I know I haven't posted my entire birth story here yet, but I was faced with a few situations that weren't in my dream birth plan. I decided to roll with the flow, stand firm on what I believed was right for my baby and decided to have the birth I wanted. I believe that I avoided having to use pitocin during my labor, because I decided I wasn't going to need it. Yes, I know this all sounds so tree-hugger, but have you ever realized that people who think positively, seem to have very positive lives? They see the glass as half full and decide to enjoy that half glass, instead of focusing on how things could be.

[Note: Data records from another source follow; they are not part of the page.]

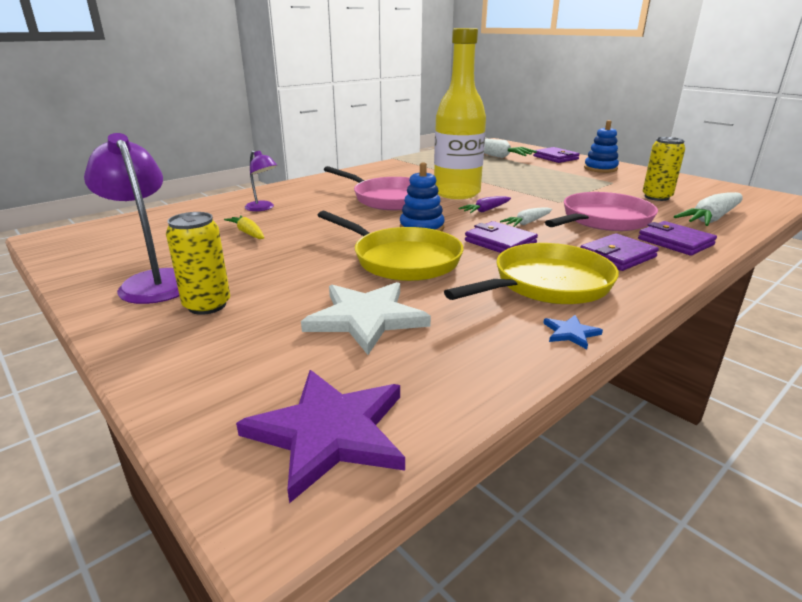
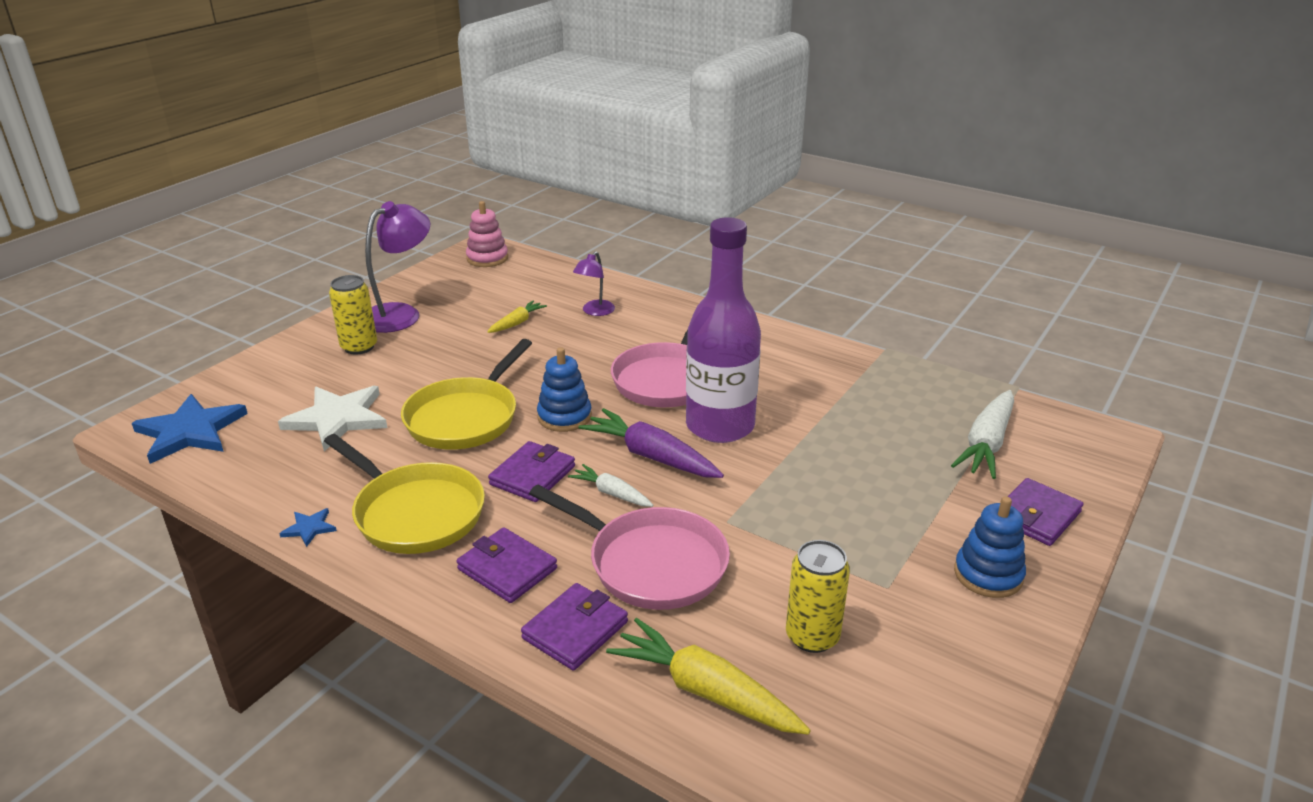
camera: 75 degrees right, 5 degrees up
purple star [236,370,405,503] -> blue star [132,394,248,464]
yellow bottle [434,28,486,199] -> purple bottle [686,217,761,443]
purple carrot [458,196,511,213] -> purple carrot [578,408,724,478], size x1.77
white carrot [674,192,743,226] -> yellow carrot [606,618,811,735]
none -> pink stacking toy [466,201,508,267]

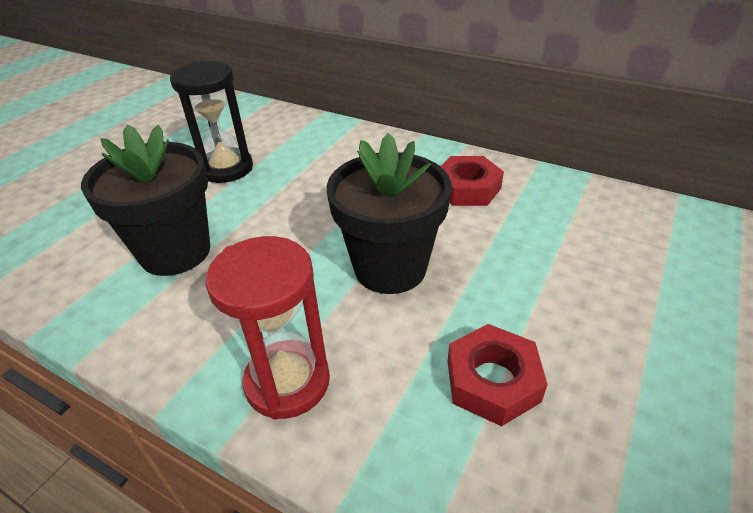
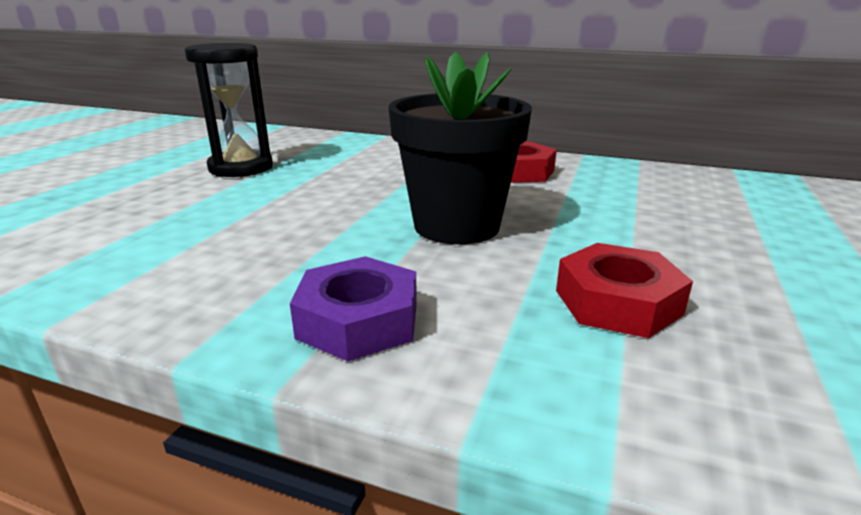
camera: 10 degrees left, 15 degrees down
black flower pot [81,125,210,276] -> none
red hourglass [205,236,330,420] -> purple nut [290,256,417,361]

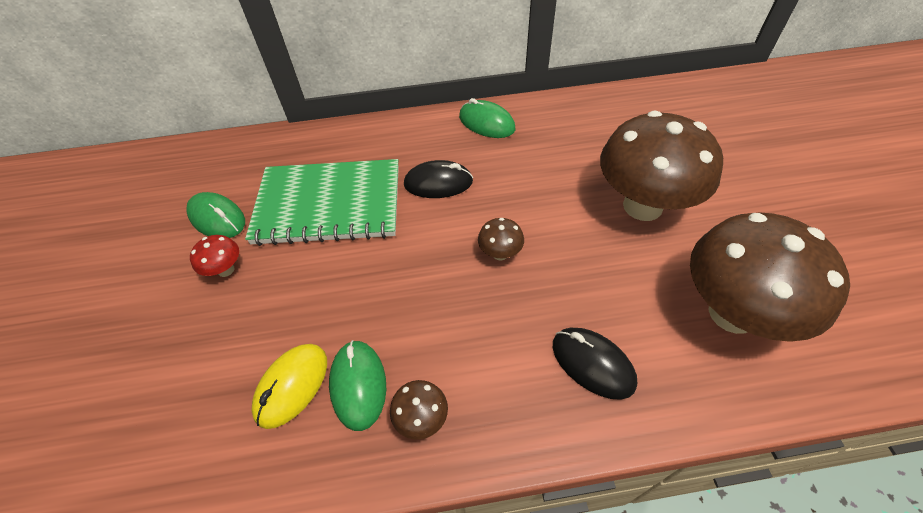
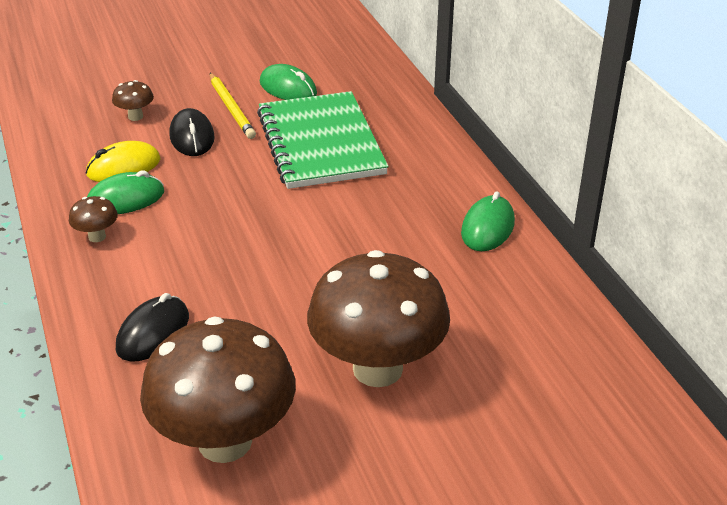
camera: 75 degrees right, 15 degrees down
green mouse [186,192,245,238] -> green mouse turned 75 degrees counterclockwise [260,64,317,100]
red mushroom [190,235,239,277] -> yellow pencil [210,73,256,139]
yellow mouse [251,344,327,429] -> yellow mouse turned 45 degrees counterclockwise [86,141,161,182]
black mouse [404,160,473,198] -> black mouse moved to [169,108,215,156]
brown mushroom [478,218,524,261] -> brown mushroom moved to [112,80,154,121]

I didn't tell many people that I was trying to go medication free. I didn't want the opinions of others to affect my positive feelings about my labor and birth. I wanted to be excited to feel the contractions and experience every aspect of birth. I know too many women who have heard "You won't win a trophy for not having an epidural" or "You won't be able to do it without an epidural, it hurts too much". I didn't want someone to tell me what they thought I was capable of. I knew myself and my body and knew what I wanted. It just wasn't anyones business but my own. I just didn't care what anyone else thought and refused to let anyone ruin my excitement.

I also didn't tell anyone that I was being induced. I saw my labor as a special time for just me and my husband to experience. I wanted to focus on myself, and not have the distraction of people calling or texting to see if my son had been born yet. It also helped me avoid hearing statements full of good intentions, but not full of the support they thought they were giving.

Now I want to be clear, I don't judge any women for her choice of how she labors or births her child. It is her body and her choice. It is also her choice to call everyone she knows or post on Facebook that she is in labor. I just ask everyone reading this to think about how they respond when they see the announcement that a mom is in labor. Instead of wishing her luck, congratulate her! Instead of saying you hope everything turns out ok, say "You will do great!". Help that momma be confident in her body and it's ability to birth a baby.

We don't need luck, but your positivity and support is always appreciated.